CAP explained that ‘Marketers offering religious or spiritual healing should therefore ensure that they do not state or imply they can treat or cure those conditions listed in the Help Note on Health, Beauty and Slimming Marketing Communications that refer to Medical Conditions.’
This help note, available from the CAP website by clicking here, mentions Rule 3.7 which states
“…marketers must hold documentary evidence to prove claims that consumers are likely to regard as objective and that are capable of objective substantiation. The ASA may regard claims as misleading in the absence of adequate substantiation”.

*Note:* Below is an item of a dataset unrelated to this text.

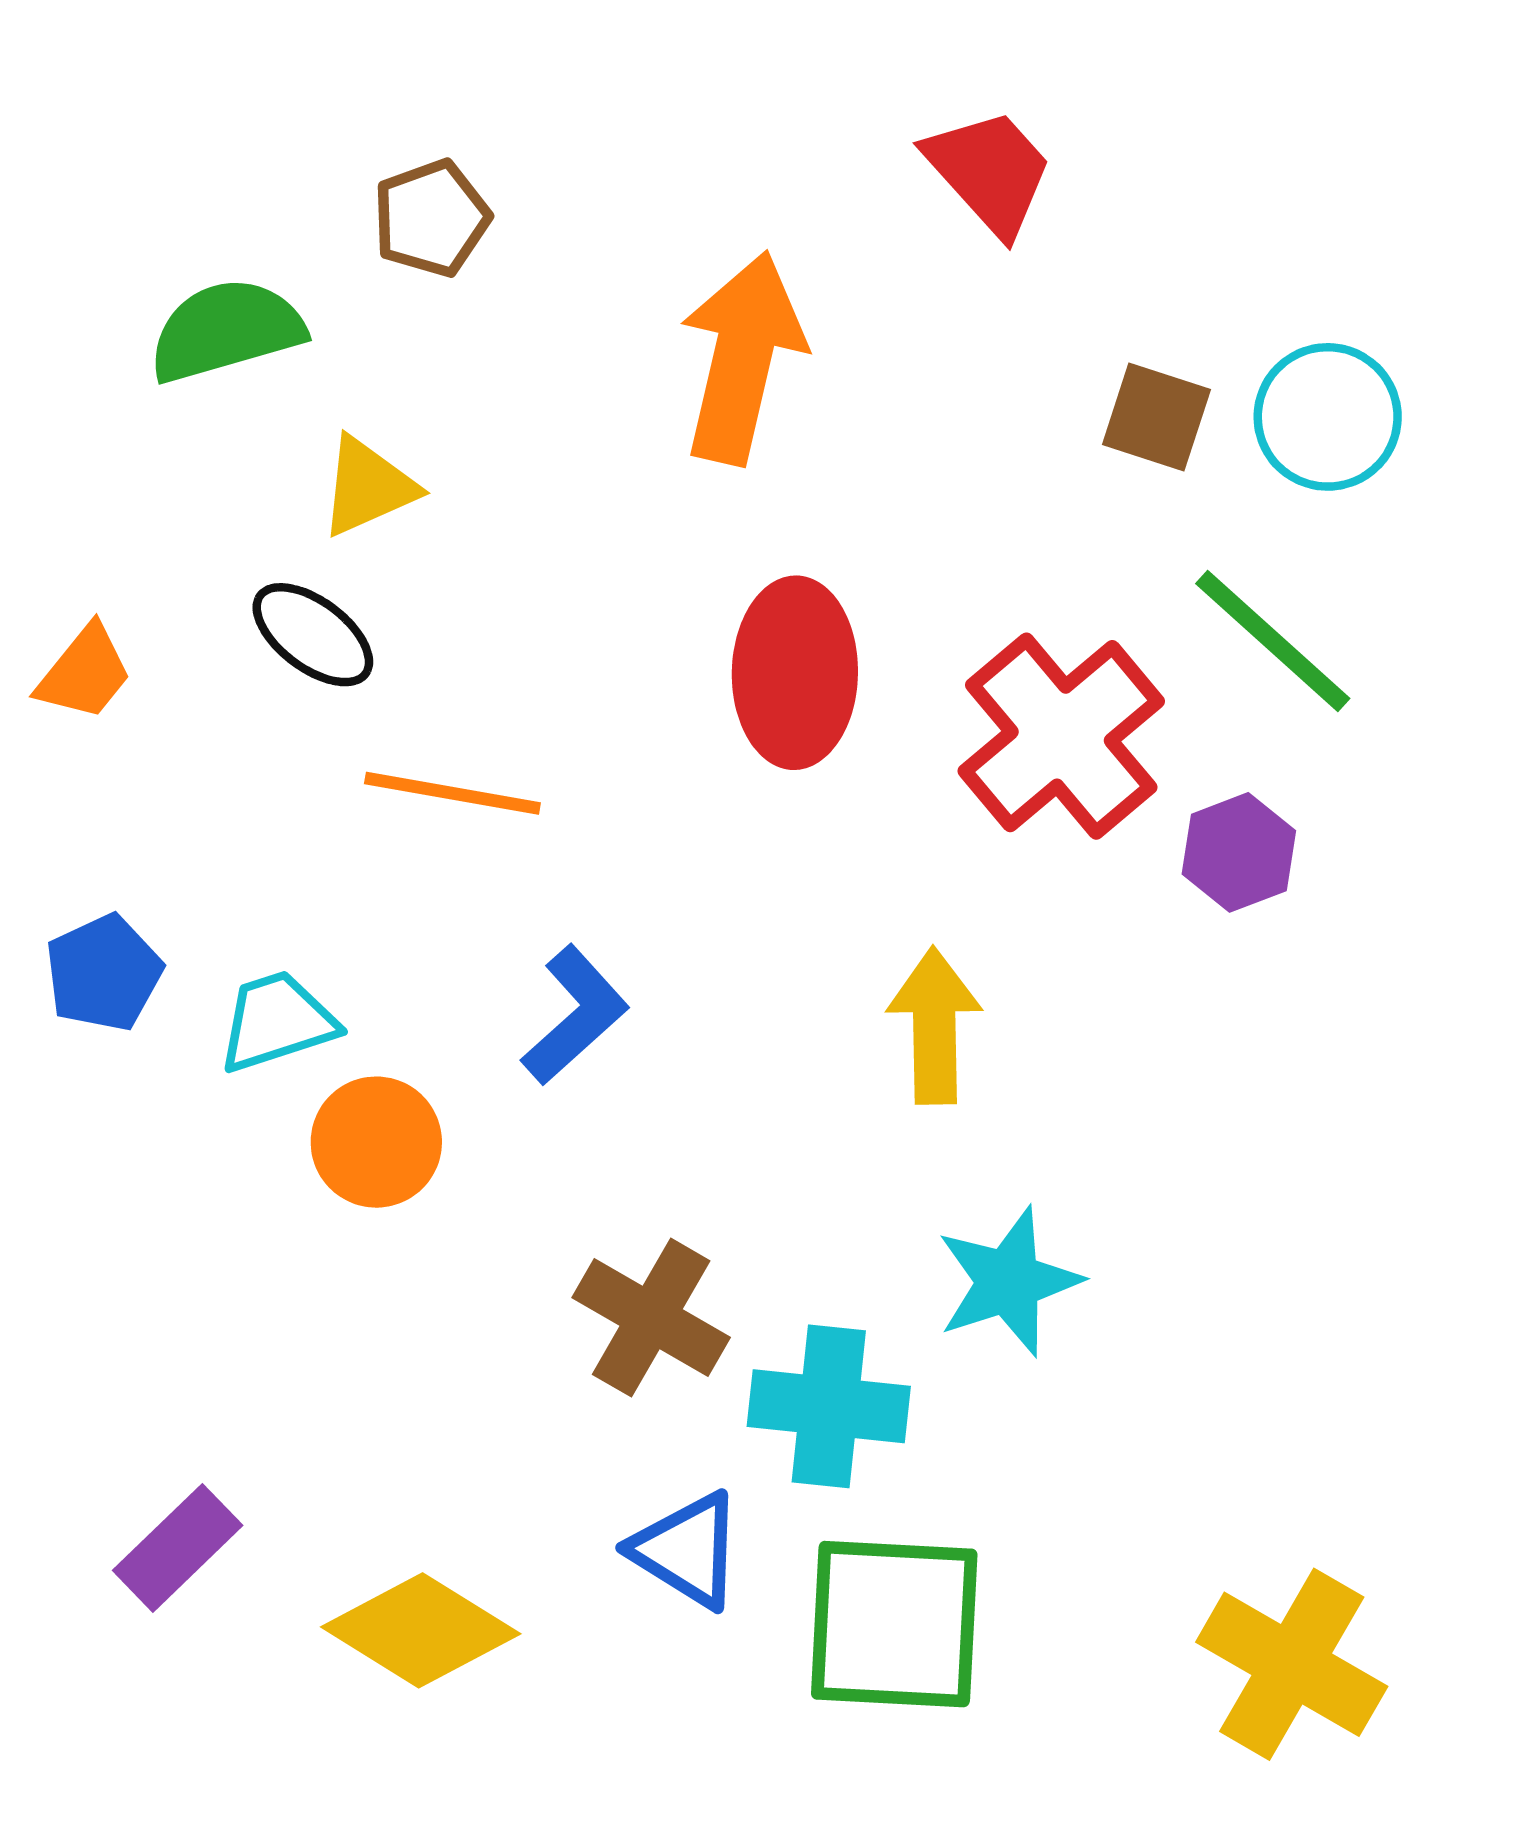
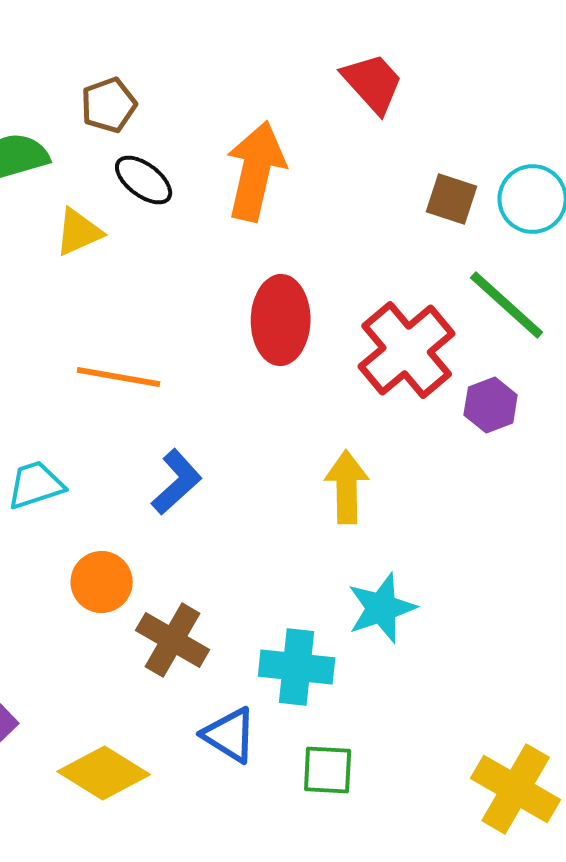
black ellipse: (313, 635) -> (144, 180), moved
orange circle: (376, 1142) -> (102, 582), moved
brown cross: (651, 1318) -> (173, 640), moved
green square: (894, 1624) -> (328, 770), size x0.6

Later on, the guide also comments on matters of opinion, advising that
Marketers who do not hold satisfactory evidence of the purported qualities of their product can ask the CAP Copy Advice team for help in devising an acceptable marketing platform. This might involve the marketers giving their opinion on the desirability of their product, though they must clearly be expressing their opinion and not stating fact. Claims that go beyond subjective opinions are subject to the Code’ rules on substantiation.
Bringing attention to advertisers who make unsubstantiated claims about health treatments and cures has never been about not allowing people to share their opinion, and has always been about ensuring opinion doesn’t get presented as factual information to people looking for a way to treat their illness.
Share your opinion all that you like, but unless you have the empirical evidence that shows your opinion is factual then don’t expect to share it without being challenged. That’s what the ‘Healing on the Streets’ fiasco boiled down to – not religious intolerance, not faith based persecution as the Daily Mail and Fox News would have you believe, but good old fashioned facts being held in higher regard than personal faith in an idea.